A 14-year-old Vietnamese boy presented with chronic cough and fever. Since childhood, he had been diagnosed and managed as a difficult asthmatic case despite multiple episodes of pneumonia. On examination, he was tachypneic, hypoxic and clubbed. Auscultation revealed bilateral crackles. A chest radiograph demonstrated significant bronchiectasis (Figure 1). A sputum culture grew Pseudomonas aeruginosa. His lung function was abnormal, with a forced vital capacity of 79% and a forced expiratory volume in 1 s of 72% of predicted.
Figure 1).
Extensive, diffuse bronchiectasis and bronchial wall thickening are noted throughout both lungs
The patient was investigated for bronchiectasis; this ultimately revealed his true diagnosis.
Four months later, he returned febrile with colicky abdominal pain and, again, proved to be a diagnostic dilemma. He was found to have intestinal obstruction, which was relieved with a barium contrast enema.
CASE 1 DIAGNOSIS: CYSTIC FIBROSIS
Despite the boy’s ethnic background, sweat tests were ordered and were surprisingly elevated (107 mmol/L and 110 mmol/L). Genetic analysis identified no testable cystic fibrosis (CF) mutations. Therefore, CF was diagnosed based on positive sweat chloride tests. Initially, the patient was found to be pancreatic sufficient (fecal elastase 457 μg/g).

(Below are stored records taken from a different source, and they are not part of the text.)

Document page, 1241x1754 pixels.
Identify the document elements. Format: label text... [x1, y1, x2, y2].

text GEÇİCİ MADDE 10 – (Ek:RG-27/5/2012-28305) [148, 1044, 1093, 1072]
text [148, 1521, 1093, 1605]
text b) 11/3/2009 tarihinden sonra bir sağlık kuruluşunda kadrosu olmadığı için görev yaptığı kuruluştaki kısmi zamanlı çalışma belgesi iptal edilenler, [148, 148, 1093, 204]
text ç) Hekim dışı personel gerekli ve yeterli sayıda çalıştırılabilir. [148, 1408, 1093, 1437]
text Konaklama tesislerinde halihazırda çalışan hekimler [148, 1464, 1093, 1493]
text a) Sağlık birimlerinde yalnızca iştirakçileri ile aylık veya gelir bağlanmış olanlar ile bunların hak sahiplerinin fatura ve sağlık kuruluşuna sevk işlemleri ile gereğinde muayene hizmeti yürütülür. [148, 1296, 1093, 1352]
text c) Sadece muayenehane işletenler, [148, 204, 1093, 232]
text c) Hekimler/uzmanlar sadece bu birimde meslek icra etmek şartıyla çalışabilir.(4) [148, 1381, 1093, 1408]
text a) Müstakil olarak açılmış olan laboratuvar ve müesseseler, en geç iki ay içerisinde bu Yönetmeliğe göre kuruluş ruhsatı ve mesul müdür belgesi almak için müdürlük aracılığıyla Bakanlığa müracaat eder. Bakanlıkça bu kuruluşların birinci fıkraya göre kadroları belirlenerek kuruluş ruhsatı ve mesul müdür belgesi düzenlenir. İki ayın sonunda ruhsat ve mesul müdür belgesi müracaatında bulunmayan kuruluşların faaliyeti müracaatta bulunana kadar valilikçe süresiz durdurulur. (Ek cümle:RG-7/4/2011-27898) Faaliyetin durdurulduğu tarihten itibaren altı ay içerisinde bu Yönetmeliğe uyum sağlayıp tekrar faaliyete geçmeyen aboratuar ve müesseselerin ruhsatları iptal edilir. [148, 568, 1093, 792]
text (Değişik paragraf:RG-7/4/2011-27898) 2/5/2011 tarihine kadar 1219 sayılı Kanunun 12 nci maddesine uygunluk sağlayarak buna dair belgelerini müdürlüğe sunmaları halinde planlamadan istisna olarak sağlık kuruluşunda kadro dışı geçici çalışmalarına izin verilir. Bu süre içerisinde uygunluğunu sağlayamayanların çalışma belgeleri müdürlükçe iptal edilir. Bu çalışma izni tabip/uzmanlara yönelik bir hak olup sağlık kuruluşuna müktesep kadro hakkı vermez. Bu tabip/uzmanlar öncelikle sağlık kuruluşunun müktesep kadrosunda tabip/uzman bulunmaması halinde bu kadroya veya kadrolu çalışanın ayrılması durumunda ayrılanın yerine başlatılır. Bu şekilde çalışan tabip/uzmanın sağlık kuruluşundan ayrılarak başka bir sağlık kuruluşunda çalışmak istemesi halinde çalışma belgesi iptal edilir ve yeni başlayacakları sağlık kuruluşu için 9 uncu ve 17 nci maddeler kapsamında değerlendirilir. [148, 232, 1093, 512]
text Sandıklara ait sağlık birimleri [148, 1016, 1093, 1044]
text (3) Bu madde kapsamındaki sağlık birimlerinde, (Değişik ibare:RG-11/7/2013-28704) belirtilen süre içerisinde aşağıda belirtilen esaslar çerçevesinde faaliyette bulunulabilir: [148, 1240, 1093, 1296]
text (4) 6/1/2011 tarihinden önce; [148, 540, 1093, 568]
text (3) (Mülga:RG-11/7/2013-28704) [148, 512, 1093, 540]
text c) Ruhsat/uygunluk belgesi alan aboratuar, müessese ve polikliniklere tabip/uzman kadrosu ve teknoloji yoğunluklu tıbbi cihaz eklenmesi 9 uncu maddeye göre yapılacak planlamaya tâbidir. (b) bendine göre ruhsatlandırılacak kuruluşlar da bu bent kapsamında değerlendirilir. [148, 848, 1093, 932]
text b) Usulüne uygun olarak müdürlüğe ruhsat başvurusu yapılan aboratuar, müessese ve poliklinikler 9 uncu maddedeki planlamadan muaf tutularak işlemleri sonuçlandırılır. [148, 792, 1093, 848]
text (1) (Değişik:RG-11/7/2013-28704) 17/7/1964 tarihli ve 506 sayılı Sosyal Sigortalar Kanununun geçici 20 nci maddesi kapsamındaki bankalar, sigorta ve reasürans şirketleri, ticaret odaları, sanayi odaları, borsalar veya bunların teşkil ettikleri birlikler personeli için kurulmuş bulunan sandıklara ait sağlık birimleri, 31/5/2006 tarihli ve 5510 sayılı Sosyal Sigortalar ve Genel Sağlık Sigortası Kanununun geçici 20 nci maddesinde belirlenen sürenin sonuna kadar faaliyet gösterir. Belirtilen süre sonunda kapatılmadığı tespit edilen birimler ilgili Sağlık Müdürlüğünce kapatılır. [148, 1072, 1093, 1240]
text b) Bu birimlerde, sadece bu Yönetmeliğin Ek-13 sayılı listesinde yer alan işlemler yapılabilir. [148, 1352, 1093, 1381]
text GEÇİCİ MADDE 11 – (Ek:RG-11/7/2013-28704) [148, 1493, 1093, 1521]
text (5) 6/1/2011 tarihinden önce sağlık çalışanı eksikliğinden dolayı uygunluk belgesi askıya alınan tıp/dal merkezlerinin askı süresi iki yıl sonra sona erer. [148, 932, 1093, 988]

A misdiagnosis of asthma is not uncommon in patients with CF. CF should be suspected when there is protracted cough despite adequate therapy, recurrent respiratory infections or concomitant gastrointestinal symptoms. The delay in diagnosis of the present patient may have been partly due to the rarity of CF in the Vietnamese population. Only three cases have been reported in the CF Mutation Database of The Hospital for Sick Children (Toronto, Ontario).
Without appropriate therapy, CF patients experience failure to thrive, nutritional deficits and progression of their lung disease. The present patient’s mean delay in diagnosis was greater than 10 years, resulting in bronchiectasis and colonization of Pseudomonas. Pseudomonas growth is associated with a more rapid decline in lung function and poorer survival.

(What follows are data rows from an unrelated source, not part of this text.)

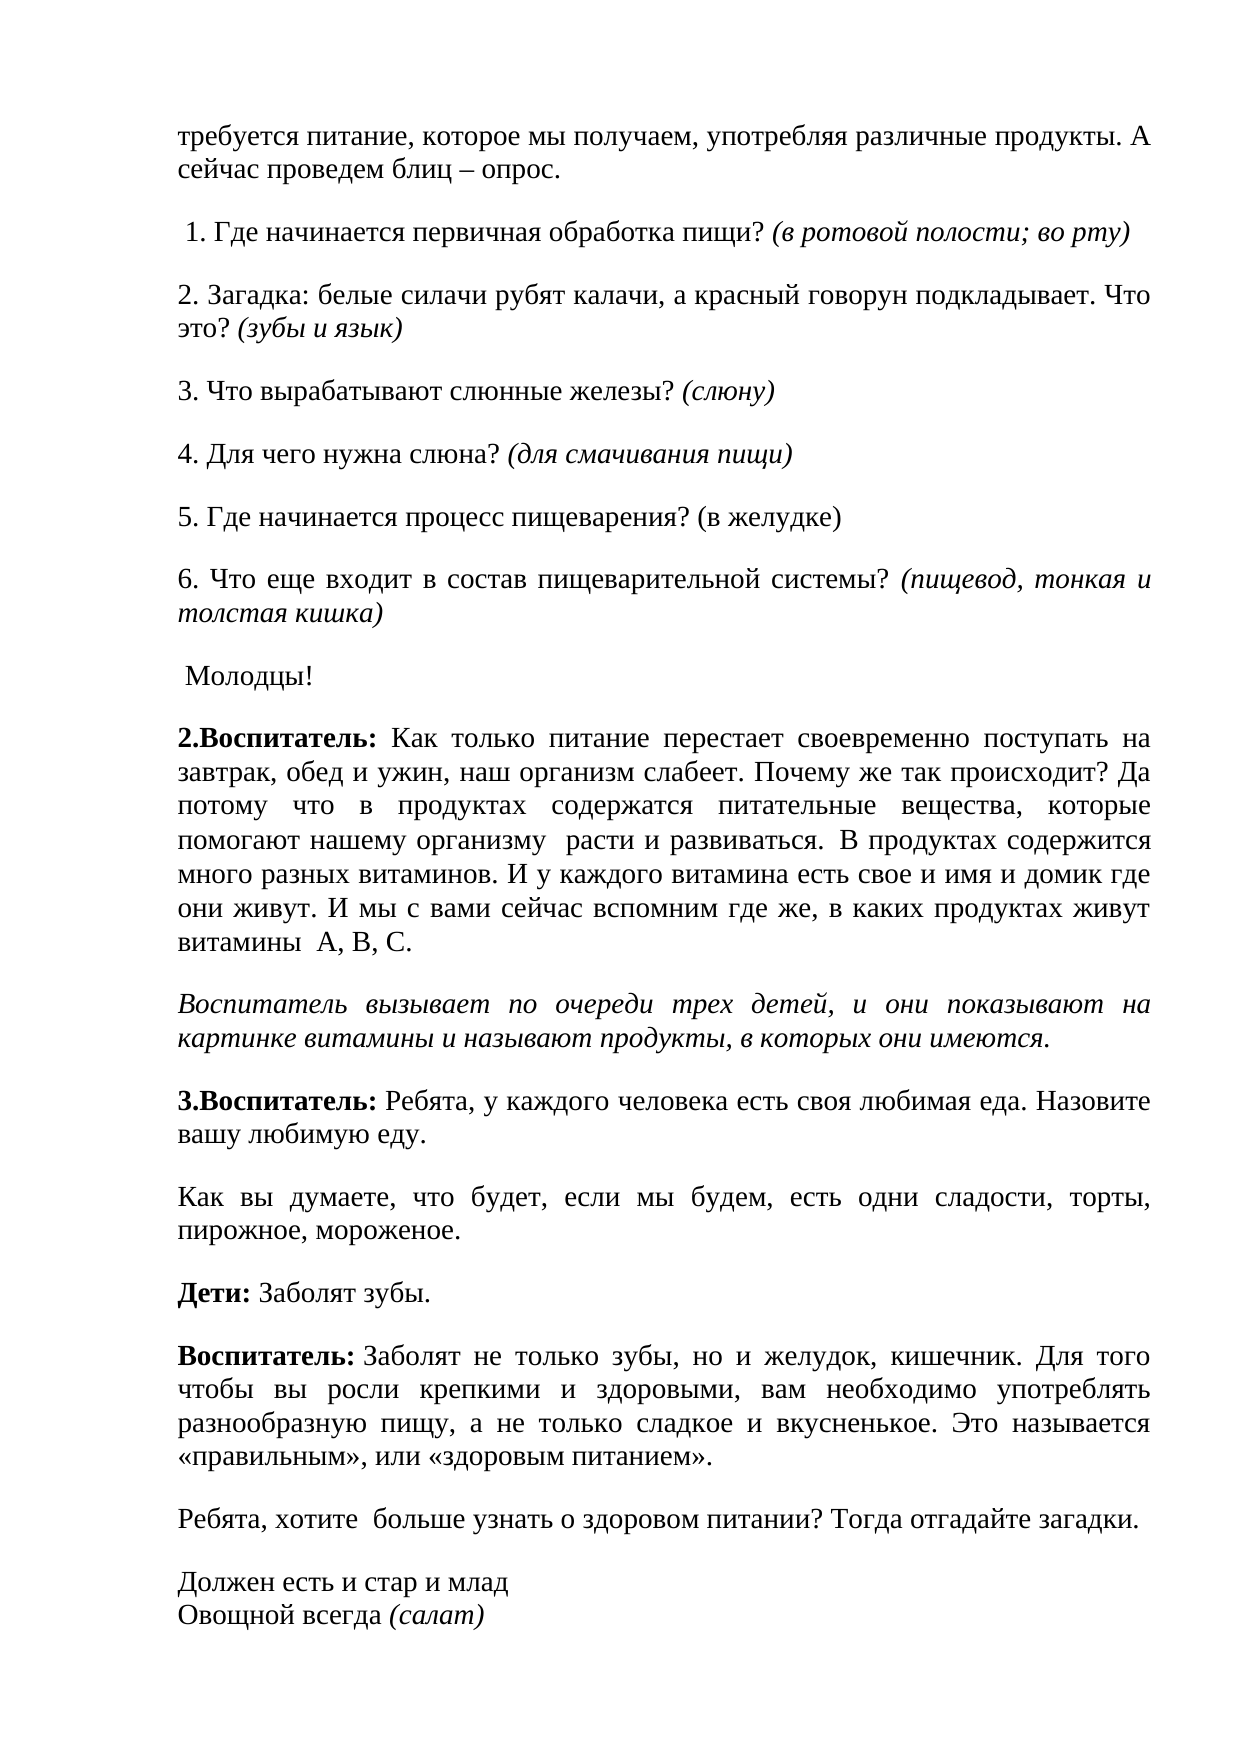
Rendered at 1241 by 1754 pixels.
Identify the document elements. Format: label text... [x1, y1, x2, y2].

text 2. Загадка: белые силачи рубят калачи, а красный говорун подкладывает. Что это? (зубы и язык) [177, 277, 1152, 344]
text Воспитатель: Заболят не только зубы, но и желудок, кишечник. Для того чтобы вы росли крепкими и здоровыми, вам необходимо употреблять разнообразную пищу, а не только сладкое и вкусненькое. Это называется «правильным», или «здоровым питанием». [177, 1338, 1152, 1472]
text 4. Для чего нужна слюна? (для смачивания пищи) [177, 436, 1152, 469]
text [177, 118, 1152, 185]
text Как вы думаете, что будет, если мы будем, есть одни сладости, торты, пирожное, мороженое. [177, 1179, 1152, 1246]
text 3.Воспитатель: Ребята, у каждого человека есть своя любимая еда. Назовите вашу любимую еду. [177, 1083, 1152, 1150]
text 6. Что еще входит в состав пищеварительной системы? (пищевод, тонкая и толстая кишка) [177, 561, 1152, 628]
text Дети: Заболят зубы. [177, 1275, 1152, 1309]
text Молодцы! [177, 658, 1152, 691]
text 5. Где начинается процесс пищеварения? (в желудке) [177, 499, 1152, 532]
text Воспитатель вызывает по очереди трех детей, и они показывают на картинке витамины и называют продукты, в которых они имеются. [177, 986, 1152, 1053]
text Должен есть и стар и млад Овощной всегда (салат) [177, 1564, 1152, 1631]
text 3. Что вырабатывают слюнные железы? (слюну) [177, 373, 1152, 407]
text Ребята, хотите больше узнать о здоровом питании? Тогда отгадайте загадки. [177, 1501, 1152, 1535]
text 1. Где начинается первичная обработка пищи? (в ротовой полости; во рту) [177, 214, 1152, 248]
text 2.Воспитатель: Как только питание перестает своевременно поступать на завтрак, обед и ужин, наш организм слабеет. Почему же так происходит? Да потому что в продуктах содержатся питательные вещества, которые помогают нашему организму расти и развиваться. В продуктах содержится много разных витаминов. И у каждого витамина есть свое и имя и домик где они живут. И мы с вами сейчас вспомним где же, в каких продуктах живут витамины А, В, С. [177, 720, 1152, 957]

On his second hospitalization, investigations were conducted to elucidate the etiology of his abdominal pain. An ultrasound showed a distended appendix greater than 6 mm in diameter. An abdominal computed tomography scan was suggestive of distal intestinal obstruction syndrome (DIOS) despite previous evidence of pancreatic sufficiency (PS). Subsequent investigations demonstrated pancreatic insufficiency.
DIOS is caused by inspissated intestinal contents blocking the intestinal lumen. A total of 80% to 90% of patients with DIOS are pancreatic insufficient. However, other factors aside from the consequences of pancreatic insufficiency contribute to the development of DIOS and, thus, can occur in PS patients. The present patient initially had PS; then, his pancreatic function rapidly declined, resulting in DIOS.
Abdominal pain in CF patients is difficult to evaluate because many CF-related comorbidities, such as gastroesophageal reflux, constipation or DIOS, present similarly. The present patient’s clinical picture was complicated by right-lower quadrant abdominal pain and an enlarged appendix on ultrasound. It has been demonstrated that CF patients can routinely have misleadingly distended appendixes due to mucoid impaction. In contrast, diagnosis of appendicitis in CF patients may be delayed, resulting in perforation and abscess formation because of an initial mistaken diagnosis of DIOS.
In conclusion, CF is the most common genetic condition affecting Caucasians. In other ethnic groups, it may be overlooked, with patients being diagnosed late despite having chronic respiratory symptoms. Delayed recognition is associated with increased mortality and morbidity. The present case describes the unusual presentation of CF in a Vietnamese teenager who presented with Pseudomonas colonization and lung damage.
CLINICAL PEARLS
Not all cases of chronic cough are due to asthma. Poor response to treatment and recurrent infections should prompt additional investigations.
CF should be considered in patients of any ethnicity.
Sputum culture that isolates Pseudomonas is highly suggestive of bronchiectasis and demands that CF be excluded.
DIOS should always be considered in CF patients despite evidence of PS.